General15 Nov 2008 05:55 pm

When the Fed went before congress to ask for hundreds of billions of dollars to help our troubled economy they got the money under specific conditions. The major concern of congress was that the Fed use the money for specific purposes and gave full disclosure of how the money was being used. In fact congress gave deadlines for this information to be reported.

Well, those dates have passed and the Fed has refused to tell congress what they have done with the money. No one knows who they’ve given money to, how much and for what specific purposes. To my knowledge congress has taken no action on this refusal to comply.

It would seem to me that the Fed’s act of defiance breaks at least one or two laws. First they lied to congress when they promised to give full disclosure as a condition of getting the stimulus package passed. And second they are in subordination by directly refusing to comply with congresses directive to keep them informed.

If a citizen were to refuse to live up to their promise under oath to congress I would imagine they would be sent to jail until they complied. How many times has a journalist been threatened with jail if they failed to disclose their sources? And these journalists never promised to provide full disclosure.

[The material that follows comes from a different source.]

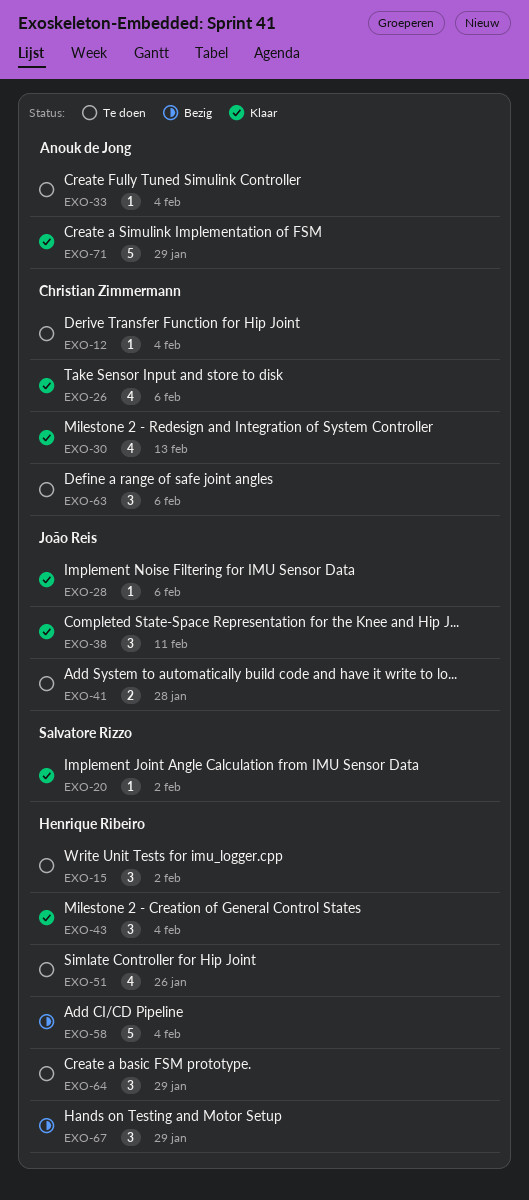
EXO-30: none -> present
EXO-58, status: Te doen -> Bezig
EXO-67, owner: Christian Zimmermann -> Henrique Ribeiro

The avowed reason for the stimulus/bailout was to provide liquidity and restore confidence in the financial system. The concern over the subprime and credit fiasco has led to a concern over the health of banks and other financial institutions. Banks are afraid to do business with each other out of fear of each others finacial stability and ability to honor their obligations. The lack of Fed disclosure is keeping all interested parties in the dark. Investors, banks and financial institutions are being prevented from knowing who is in trouble, what assistance they are receiving and how the Fed’s actions are influencing the financial crisis and credit problem.

This lack of disclosure is only intensifying the culture of fear and mistrust which is freezing our financial system. Yet, I guess congress has no problem with this. I guess everyone is comfortable heading towards a global depression, and would consider honesty too dangerous of a precedent to set.

Some habits are tough to break. Yet, as I’ve mentioned in a number of my recent posts, the actions of the government and the Fed appear to be intentionally ushering in a deflationary depression. Of course, their words will say otherwise, but actions speak louder than words. And verbal deception is a vital tool in business and politics.

Jim Guido

3 Responses to “Fed Accountability?”

  1. […] Read the original post […]

  2. on 16 Nov 2008 at 10:33 am G. Scott

    “This lack of disclosure is only intensifying the culture of fear and mistrust which is freezing our financial system.”

    Their justification almost has the ring of truth: “We don’t want to disclose this information because it will show which banks are weak, and that will cause runs on those banks.”

  3. on 16 Nov 2008 at 1:56 pm Guido

    The sad thing is it really isn’t a choice between keeping one’s word and causing a run on the banks, but that’s how the Fed wants us to feel.
    I know one is supposed to yell fire in a crowded theater, but one still needs to inform people that there is a fire. For more people will likely die if they are not told that there is a fire or where the fire is than by being told that a fire exists.
    Also the Fed should have brought up the concern rather than accept the bail out under the conditions set forth by congress.